The need of our communications media for a continual stream of new material assures that we will have no end of colorful people who go quickly, where celebrity is concerned, from zero to hero (or villain) and back to zero. Now you see 'em, now you don't. What a crazy world, eh?

Temporary celebrities coming from the world of entertainment include one-hit recording artists; TV and movie icons who, although they might have had a great many accomplishments in their career, are remembered for one big role; standouts of reality TV; sports figures remembered for one remarkable accomplishment; and people whose celebrity came from one big role in a commercial or print ad.

News-based temporary celebrities come in many forms: mass/serial killers, other murderers of special note, sex-crime offenders, disgraced figures of government/military/business/media/religion, spies/traitors, hoaxers, femmes/hommes fatale, heroes, whistle blowers, inventors/innovators, and victims.
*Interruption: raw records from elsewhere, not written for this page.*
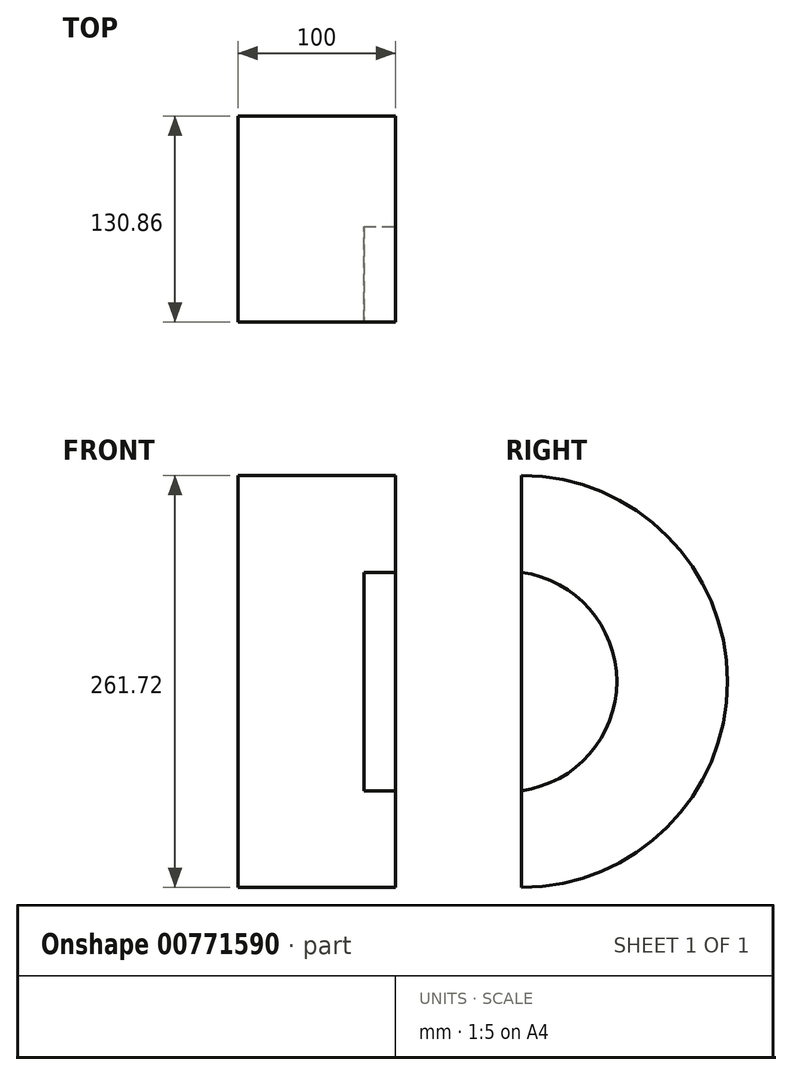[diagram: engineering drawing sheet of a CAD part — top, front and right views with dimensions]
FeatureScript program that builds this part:
annotation { "Feature Type Name" : "Feature", "Feature Type Description" : "" }
export const myFeature = defineFeature(function(context is Context, id is Id, definition is map)
    precondition{}
    {
        {
            var Q0;
            Q0=qCreatedBy(makeId("Right.planeOp"),FACE);
            var sketch = newSketch(context, id + "F0", { "sketchPlane" : qUnion([Q0])});
            skCircle(sketch, "E0", {"center": v(0, 0) * mm, "radius": 130.86 * mm});
            skSolve(sketch);
        }
        {
            var Q0;
            Q0 = qSketchRegion(id + "F0", true);
            extrude(context, id + "F1", {"entities" : qUnion([Q0]), "depth" : 100 * mm, "offsetDistance" : 25 * mm});
        }
        {
            var Q0;
            Q0=makeQuery(id+"F1.opExtrude","CAP_FACE",FACE,{"disambiguationData":[OSD([sQuery(id+"F0.wireOp",EDGE,"E0")])],"isStart":false});
            var sketch = newSketch(context, id + "F2", { "sketchPlane" : qUnion([Q0])});
            skCircle(sketch, "E1", {"center": v(-9.42, 0) * mm, "radius": 70 * mm});
            skSolve(sketch);
        }
        {
            var Q0;
            Q0 = qSketchRegion(id + "F2", true);
            extrude(context, id + "F3", {"entities" : qUnion([Q0]), "operationType" : NewBodyOperationType.REMOVE, "oppositeDirection" : true, "depth" : 20 * mm, "offsetDistance" : 25 * mm});
        }
        {
            var Q0;
            Q0=qCreatedBy(makeId("Front.planeOp"),FACE);
            var sketch = newSketch(context, id + "F4", { "sketchPlane" : qUnion([Q0])});
            skLineSegment(sketch, "E2.bottom", {"start": v(-110.04, 170.01) * mm, "end": v(199.95, 170.01) * mm});
            skLineSegment(sketch, "E2.top", {"start": v(-110.04, -164.94) * mm, "end": v(199.95, -164.94) * mm});
            skLineSegment(sketch, "E2.left", {"start": v(-110.04, 170.01) * mm, "end": v(-110.04, -164.94) * mm});
            skLineSegment(sketch, "E2.right", {"start": v(199.95, 170.01) * mm, "end": v(199.95, -164.94) * mm});
            skSolve(sketch);
        }
        {
            var Q0;
            Q0 = qSketchRegion(id + "F4", true);
            extrude(context, id + "F5", {"entities" : qUnion([Q0]), "operationType" : NewBodyOperationType.REMOVE, "depth" : 150 * mm, "offsetDistance" : 25 * mm});
        }
    });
Celebrity Blogsburg will consider each category in turn.

Friday, September 4, 2009

Digraced business figure Billie Sol Estes

Billie Sol Estes--a wonderfully Southern name if ever there was one--has known the inside of the prison system for his wheeling and dealing in Texas. He is also known for the explosive charges he has leveled at the late President Lyndon Baines Johnson.

Back in the 1940s, Estes made money by selling irrigation pumps that ran on natural gas. He added the fertilizer business to his holdings, adding to his wealth.
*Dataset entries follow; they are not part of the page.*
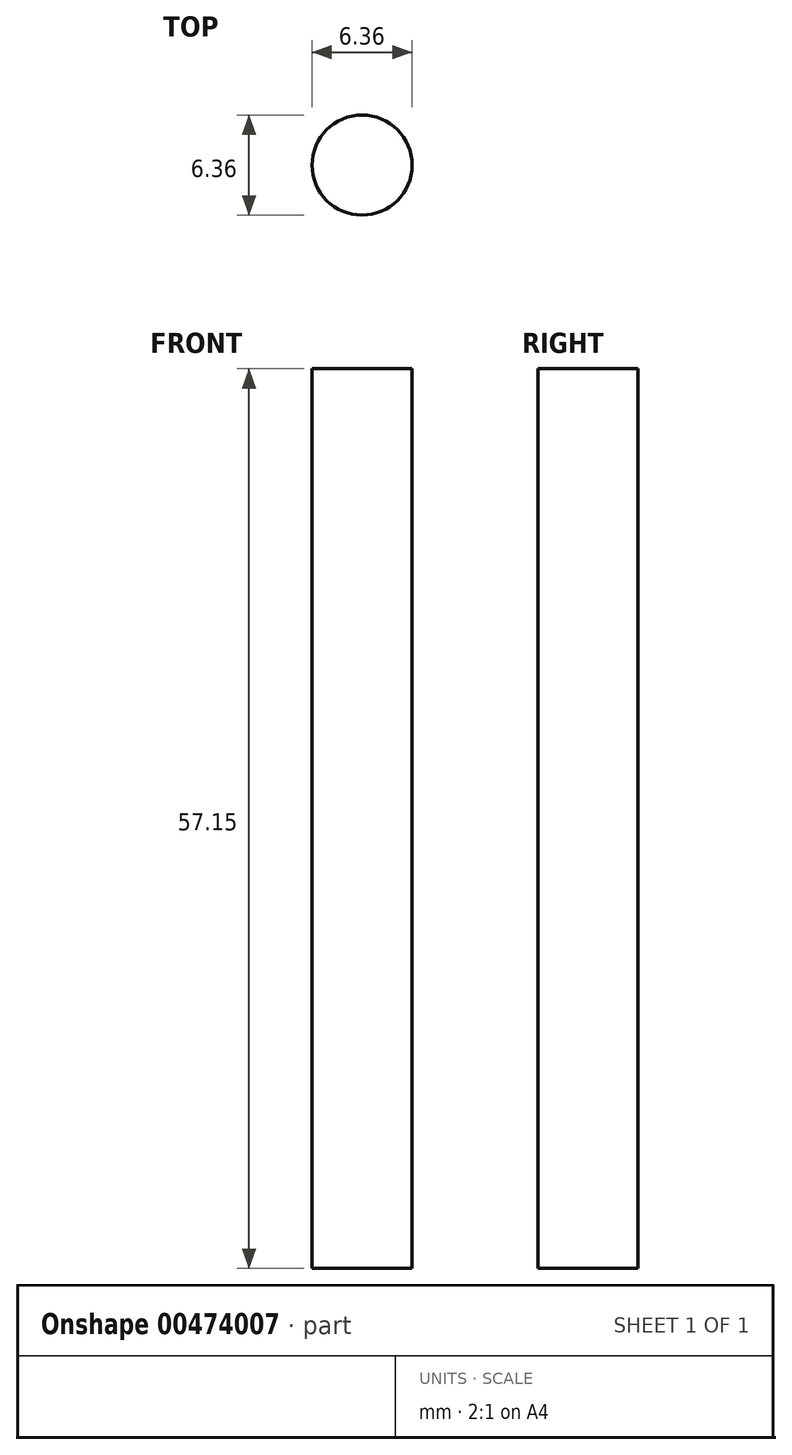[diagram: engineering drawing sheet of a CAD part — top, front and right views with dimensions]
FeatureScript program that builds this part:
annotation { "Feature Type Name" : "Feature", "Feature Type Description" : "" }
export const myFeature = defineFeature(function(context is Context, id is Id, definition is map)
    precondition{}
    {
        {
            var Q0;
            Q0=qCreatedBy(makeId("Top.planeOp"),FACE);
            var sketch = newSketch(context, id + "F0", { "sketchPlane" : qUnion([Q0])});
            skCircle(sketch, "E0", {"center": v(0, 0) * mm, "radius": 3.18 * mm});
            skSolve(sketch);
        }
        {
            var Q0;
            Q0 = qSketchRegion(id + "F0", true);
            extrude(context, id + "F1", {"entities" : qUnion([Q0]), "depth" : 57.15 * mm});
        }
    });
A big supporter of then Texas Senator LBJ, Estes concocted a scheme that used non-existent cotton and later fertilizer tanks as collateral for loans. The scheme took advantage of federal farm subsidies for cotton production.

In 1962 and 1963, Estes was confronted with multiple fraud charges, was found guilty, and was sent to prison for what might have been a good long stay, even though three individuals who were expected to testify against him kept turning up dead from carbon monoxide poisoning. This is not to suggest that Estes was responsible for their deaths, but the chain of events was odd indeed.

In 1965, in Estes v. Texas, Billie Sol's sentence was overturned because TV cameras had been allowed in his court trial; 5-4, the U.S. Supreme Court ruled that the cameras' presence had deprived him of a fair trial.

It was then that the freshly sprung Billie Sol claimed that he had shared a good bit of his cotton scam loot with LBJ, that Johnson had had a hand in the deaths of the three witnesses, and--most sensational of all by far--that LBJ had been in on the assassination of President John F. Kennedy.

Due to his record as a felon, Estes and his various charges were not taken very seriously by authorities, although they provided conspiracy theorists a field day.

He has been a rascal, to be sure, but Billie Sol has been the stuff of Southern legend: a convicted scam artist who was at the same time a Church of Christ lay minister and a colorful Texas character of the first order.